評価:B+
【評】
「今この国の三権分立は、かつてないほどの危機に瀕しています。あらゆる分野で大企業の力が強くなりすぎ、ついに議会の権限まで超越してしまった」
巨大グローバル企業に牛耳られたアメリカ社会のリアルを取材する。
蚕食された農業・畜産、公共サービス。アカデミズムも例外ではない。
「アメリカ中の農家が、巨大な企業の下請けになってきている。養鶏業界はその代表的な縮図なのです」
寡占化によって規模が大きくなるほどに、企業の政治への影響力も拡大してゆく。公共政策が、部外者によるイメージダウンから企業を守り、利益拡大を後押ししてくれるようになる。
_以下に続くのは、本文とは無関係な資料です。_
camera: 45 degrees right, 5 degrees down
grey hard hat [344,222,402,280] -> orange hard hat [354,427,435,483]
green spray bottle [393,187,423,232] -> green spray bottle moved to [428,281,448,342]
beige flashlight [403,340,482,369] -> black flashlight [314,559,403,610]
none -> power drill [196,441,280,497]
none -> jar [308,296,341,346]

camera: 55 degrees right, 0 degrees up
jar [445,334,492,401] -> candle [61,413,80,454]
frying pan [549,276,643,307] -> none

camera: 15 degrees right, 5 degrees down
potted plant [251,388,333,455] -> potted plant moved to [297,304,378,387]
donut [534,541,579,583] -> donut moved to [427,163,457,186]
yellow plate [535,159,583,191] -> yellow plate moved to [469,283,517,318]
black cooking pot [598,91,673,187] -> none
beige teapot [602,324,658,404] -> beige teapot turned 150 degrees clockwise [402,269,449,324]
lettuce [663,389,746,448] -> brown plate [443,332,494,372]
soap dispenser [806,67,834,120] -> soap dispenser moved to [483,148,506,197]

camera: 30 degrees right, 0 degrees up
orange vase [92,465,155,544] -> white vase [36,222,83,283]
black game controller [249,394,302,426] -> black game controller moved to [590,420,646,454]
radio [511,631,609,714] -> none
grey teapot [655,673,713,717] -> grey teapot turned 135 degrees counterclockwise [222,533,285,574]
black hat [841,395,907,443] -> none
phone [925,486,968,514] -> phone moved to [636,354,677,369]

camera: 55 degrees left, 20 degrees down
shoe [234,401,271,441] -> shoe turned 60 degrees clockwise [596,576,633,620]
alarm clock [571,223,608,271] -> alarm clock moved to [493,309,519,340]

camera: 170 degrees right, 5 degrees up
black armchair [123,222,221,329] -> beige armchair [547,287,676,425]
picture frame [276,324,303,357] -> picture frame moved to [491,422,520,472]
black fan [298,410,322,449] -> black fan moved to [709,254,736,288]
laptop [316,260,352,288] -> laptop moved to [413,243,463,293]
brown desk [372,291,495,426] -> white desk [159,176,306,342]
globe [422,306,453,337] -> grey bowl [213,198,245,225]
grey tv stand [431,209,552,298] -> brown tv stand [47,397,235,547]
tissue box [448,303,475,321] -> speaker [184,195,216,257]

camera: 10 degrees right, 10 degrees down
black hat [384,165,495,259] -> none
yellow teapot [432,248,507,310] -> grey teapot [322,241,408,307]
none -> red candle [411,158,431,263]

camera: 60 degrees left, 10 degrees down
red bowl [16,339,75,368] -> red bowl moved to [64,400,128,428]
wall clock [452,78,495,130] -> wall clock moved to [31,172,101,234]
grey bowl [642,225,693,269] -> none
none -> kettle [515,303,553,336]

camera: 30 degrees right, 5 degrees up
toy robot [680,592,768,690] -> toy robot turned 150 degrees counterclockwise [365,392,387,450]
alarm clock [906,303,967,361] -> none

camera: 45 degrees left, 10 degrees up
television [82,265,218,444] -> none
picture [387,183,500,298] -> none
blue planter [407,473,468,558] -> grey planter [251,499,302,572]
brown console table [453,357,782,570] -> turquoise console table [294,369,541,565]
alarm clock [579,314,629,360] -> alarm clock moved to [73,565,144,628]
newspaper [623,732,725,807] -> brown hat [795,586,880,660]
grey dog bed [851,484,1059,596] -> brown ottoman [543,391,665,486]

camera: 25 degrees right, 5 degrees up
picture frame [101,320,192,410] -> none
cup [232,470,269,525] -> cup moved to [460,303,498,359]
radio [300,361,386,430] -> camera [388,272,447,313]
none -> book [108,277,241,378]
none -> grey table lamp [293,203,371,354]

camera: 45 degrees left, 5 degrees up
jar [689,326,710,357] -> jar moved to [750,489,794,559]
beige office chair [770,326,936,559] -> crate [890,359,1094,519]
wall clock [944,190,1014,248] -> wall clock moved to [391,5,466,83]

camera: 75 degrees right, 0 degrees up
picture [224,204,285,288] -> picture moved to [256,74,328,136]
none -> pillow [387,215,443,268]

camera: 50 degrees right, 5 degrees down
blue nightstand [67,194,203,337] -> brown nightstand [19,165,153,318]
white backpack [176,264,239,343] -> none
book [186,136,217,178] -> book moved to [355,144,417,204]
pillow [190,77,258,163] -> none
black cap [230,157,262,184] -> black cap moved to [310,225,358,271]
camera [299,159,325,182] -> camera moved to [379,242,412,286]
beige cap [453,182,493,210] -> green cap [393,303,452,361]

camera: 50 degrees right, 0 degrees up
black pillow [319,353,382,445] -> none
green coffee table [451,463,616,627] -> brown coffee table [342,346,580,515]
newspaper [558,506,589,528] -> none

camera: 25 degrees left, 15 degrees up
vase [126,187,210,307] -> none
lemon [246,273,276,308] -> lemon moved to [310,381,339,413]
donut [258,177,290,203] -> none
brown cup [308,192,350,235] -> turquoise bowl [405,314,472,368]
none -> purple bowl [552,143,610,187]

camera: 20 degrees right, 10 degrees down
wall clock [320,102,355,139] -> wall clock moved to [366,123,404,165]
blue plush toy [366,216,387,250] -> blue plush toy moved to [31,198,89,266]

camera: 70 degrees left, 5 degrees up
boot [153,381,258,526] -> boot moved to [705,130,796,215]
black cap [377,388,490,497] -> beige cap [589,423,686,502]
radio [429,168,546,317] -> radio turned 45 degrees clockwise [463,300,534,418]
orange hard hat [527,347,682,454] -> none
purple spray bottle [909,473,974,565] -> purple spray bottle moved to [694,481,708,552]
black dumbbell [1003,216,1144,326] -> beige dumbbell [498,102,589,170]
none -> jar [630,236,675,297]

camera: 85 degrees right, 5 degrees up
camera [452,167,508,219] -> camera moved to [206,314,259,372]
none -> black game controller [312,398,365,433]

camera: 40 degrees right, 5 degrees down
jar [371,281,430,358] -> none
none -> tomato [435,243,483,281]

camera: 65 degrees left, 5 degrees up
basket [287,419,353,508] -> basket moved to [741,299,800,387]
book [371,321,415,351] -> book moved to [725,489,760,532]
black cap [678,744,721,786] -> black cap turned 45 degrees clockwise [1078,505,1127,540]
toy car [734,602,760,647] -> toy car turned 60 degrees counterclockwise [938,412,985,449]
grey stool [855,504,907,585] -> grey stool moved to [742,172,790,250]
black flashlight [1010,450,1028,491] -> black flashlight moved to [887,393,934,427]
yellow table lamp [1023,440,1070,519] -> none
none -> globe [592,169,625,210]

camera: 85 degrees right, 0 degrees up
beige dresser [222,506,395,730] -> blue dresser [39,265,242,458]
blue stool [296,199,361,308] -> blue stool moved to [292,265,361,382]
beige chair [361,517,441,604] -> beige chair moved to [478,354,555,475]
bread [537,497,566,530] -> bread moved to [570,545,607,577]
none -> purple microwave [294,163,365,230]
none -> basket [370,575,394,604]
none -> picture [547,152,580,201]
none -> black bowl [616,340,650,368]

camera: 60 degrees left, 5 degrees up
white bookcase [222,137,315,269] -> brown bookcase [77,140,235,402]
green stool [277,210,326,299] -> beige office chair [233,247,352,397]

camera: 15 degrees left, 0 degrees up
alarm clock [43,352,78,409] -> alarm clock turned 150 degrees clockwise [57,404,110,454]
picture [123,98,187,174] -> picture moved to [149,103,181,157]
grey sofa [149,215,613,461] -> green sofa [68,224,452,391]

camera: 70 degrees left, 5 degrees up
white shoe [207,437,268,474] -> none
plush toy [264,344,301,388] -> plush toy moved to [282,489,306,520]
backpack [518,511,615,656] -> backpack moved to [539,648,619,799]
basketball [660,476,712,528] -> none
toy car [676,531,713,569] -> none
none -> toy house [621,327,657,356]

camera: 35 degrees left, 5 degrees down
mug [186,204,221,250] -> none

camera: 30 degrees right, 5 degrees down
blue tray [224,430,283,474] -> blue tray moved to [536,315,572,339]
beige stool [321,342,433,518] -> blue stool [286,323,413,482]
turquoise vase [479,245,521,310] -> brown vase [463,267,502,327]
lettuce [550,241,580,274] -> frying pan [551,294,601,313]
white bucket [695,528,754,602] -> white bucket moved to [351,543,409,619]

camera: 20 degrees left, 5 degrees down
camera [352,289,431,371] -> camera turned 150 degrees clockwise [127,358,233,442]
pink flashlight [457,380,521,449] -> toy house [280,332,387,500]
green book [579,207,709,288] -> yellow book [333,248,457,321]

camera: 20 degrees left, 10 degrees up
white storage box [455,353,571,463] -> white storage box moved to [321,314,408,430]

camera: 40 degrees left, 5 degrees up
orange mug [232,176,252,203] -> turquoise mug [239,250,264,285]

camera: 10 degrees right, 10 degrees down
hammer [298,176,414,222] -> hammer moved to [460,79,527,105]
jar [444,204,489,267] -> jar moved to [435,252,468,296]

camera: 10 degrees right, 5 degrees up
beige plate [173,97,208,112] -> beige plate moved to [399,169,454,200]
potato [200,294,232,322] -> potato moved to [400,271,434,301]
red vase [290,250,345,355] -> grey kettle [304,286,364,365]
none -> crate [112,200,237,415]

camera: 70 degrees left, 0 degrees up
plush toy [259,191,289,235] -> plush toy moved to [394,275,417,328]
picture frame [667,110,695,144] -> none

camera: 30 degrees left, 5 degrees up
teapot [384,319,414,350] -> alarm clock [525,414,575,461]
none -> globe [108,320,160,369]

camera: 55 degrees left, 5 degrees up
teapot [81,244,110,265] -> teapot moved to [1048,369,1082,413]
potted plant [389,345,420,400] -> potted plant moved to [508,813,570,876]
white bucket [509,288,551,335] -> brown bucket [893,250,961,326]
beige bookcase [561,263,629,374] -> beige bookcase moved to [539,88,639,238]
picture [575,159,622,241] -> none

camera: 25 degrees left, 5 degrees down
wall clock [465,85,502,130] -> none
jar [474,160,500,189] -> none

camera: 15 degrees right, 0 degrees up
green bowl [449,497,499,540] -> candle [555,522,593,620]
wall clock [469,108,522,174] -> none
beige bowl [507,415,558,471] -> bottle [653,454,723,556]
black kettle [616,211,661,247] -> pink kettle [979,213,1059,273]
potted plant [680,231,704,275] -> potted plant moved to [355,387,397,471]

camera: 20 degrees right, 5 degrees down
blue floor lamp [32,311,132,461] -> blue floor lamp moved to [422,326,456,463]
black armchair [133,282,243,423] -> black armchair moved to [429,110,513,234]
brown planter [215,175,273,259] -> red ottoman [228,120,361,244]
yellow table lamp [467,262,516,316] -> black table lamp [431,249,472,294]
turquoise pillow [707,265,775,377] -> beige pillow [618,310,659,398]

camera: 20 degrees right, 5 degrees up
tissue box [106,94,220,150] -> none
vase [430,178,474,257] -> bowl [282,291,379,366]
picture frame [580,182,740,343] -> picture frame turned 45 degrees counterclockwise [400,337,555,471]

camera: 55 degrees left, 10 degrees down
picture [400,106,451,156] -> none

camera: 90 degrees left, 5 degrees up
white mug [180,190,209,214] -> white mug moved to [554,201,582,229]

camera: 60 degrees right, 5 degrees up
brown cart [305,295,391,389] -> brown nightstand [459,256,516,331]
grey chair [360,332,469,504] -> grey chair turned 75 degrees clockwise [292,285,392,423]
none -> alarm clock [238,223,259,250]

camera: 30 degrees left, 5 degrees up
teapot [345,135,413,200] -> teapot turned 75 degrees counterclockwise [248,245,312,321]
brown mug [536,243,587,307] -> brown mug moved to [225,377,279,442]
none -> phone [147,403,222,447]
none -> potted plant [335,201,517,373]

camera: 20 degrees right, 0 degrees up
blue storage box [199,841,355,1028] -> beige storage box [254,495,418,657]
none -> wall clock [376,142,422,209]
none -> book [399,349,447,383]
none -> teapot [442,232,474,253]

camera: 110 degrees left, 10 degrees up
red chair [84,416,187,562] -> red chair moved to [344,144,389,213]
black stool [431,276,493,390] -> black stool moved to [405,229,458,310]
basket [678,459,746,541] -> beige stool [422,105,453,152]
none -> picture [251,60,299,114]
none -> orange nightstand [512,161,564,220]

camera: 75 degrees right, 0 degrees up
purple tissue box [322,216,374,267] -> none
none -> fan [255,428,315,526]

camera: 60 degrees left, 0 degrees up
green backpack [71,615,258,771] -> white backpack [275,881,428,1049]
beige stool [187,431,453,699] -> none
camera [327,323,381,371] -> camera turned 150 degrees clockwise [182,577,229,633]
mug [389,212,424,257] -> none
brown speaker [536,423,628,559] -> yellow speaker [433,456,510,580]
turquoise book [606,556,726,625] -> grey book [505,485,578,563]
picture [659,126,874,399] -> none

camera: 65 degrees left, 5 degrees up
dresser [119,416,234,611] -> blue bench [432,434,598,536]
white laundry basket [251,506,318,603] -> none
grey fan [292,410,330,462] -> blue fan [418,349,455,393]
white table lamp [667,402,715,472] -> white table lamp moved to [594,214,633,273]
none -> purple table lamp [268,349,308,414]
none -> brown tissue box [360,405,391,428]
「綺麗にパックされた鶏肉を見たときに、それがどこから来たのか、どうやって育てられたのかを考えることは、地産地消という本来のやり方を続ける小規模有機農家を守るだけでなく、私たち自身が他のいのちとのつながりを見失わないためにも、とても大事なことなのです」
GM種子による収奪サイクルはもはや鬼畜の所業。
食料供給の企業所有を国内で完成させた後は、諸外国に「民主主義」「強い農業」「財政再建」「人道支援」 などを理由に介入、集約させた広い農地で輸出用GM作物の大規模単一栽培を導入させ、現地の小規模農民を追い出した後は、株式会社アメリカが動かしていく。インドやイラク、アルゼンチン、ブラジル、オーストラリアなど、その勢いはとどまるところを知らなかった。モンサント始め一握りのアメリカ系多国籍バイオ企業が、世界の種子の大半を手中に収めると、次は今までよりもさらに強力に、世界市場拡大の障害を取り除く必要がでてきた。
地に堕ちた民主主義。
「信じられません。州民の代弁者であるはずの州議会議員が、閉じられたドアの向こうで企業の望む法案を作成していたなんて。何よりもショックだったのは、こうした民主主義を根底から揺るがすようなことが、国民の知らないところで秘密裏い、30年以上も続けられていたことです」
80 年代から加速した規制緩和と民営化、垂直統合、政府・企業間の回転ドア、ALEC(米国立法交流評議会)、そして市民連合判決といった一連の動きが、アメリカを統治政治から金権政治へと変えていった。寡占化によって巨大化した多国籍企業は、立法府を買い、選挙を買い、マスメディアを買うことでさらに効率よくその規模を広げてゆく。
最後に残った、わずかな希望。
それは、SNSと、99%の人々の行動。
決してあきらめず、無力感に負けず、しあわせな未来をイメージし続けることの力。どんなささやかな行動も、そこに向かう一歩だと信じて進むことの価値を教えてくれた、世界中の「99%」たちへ、愛をこめて。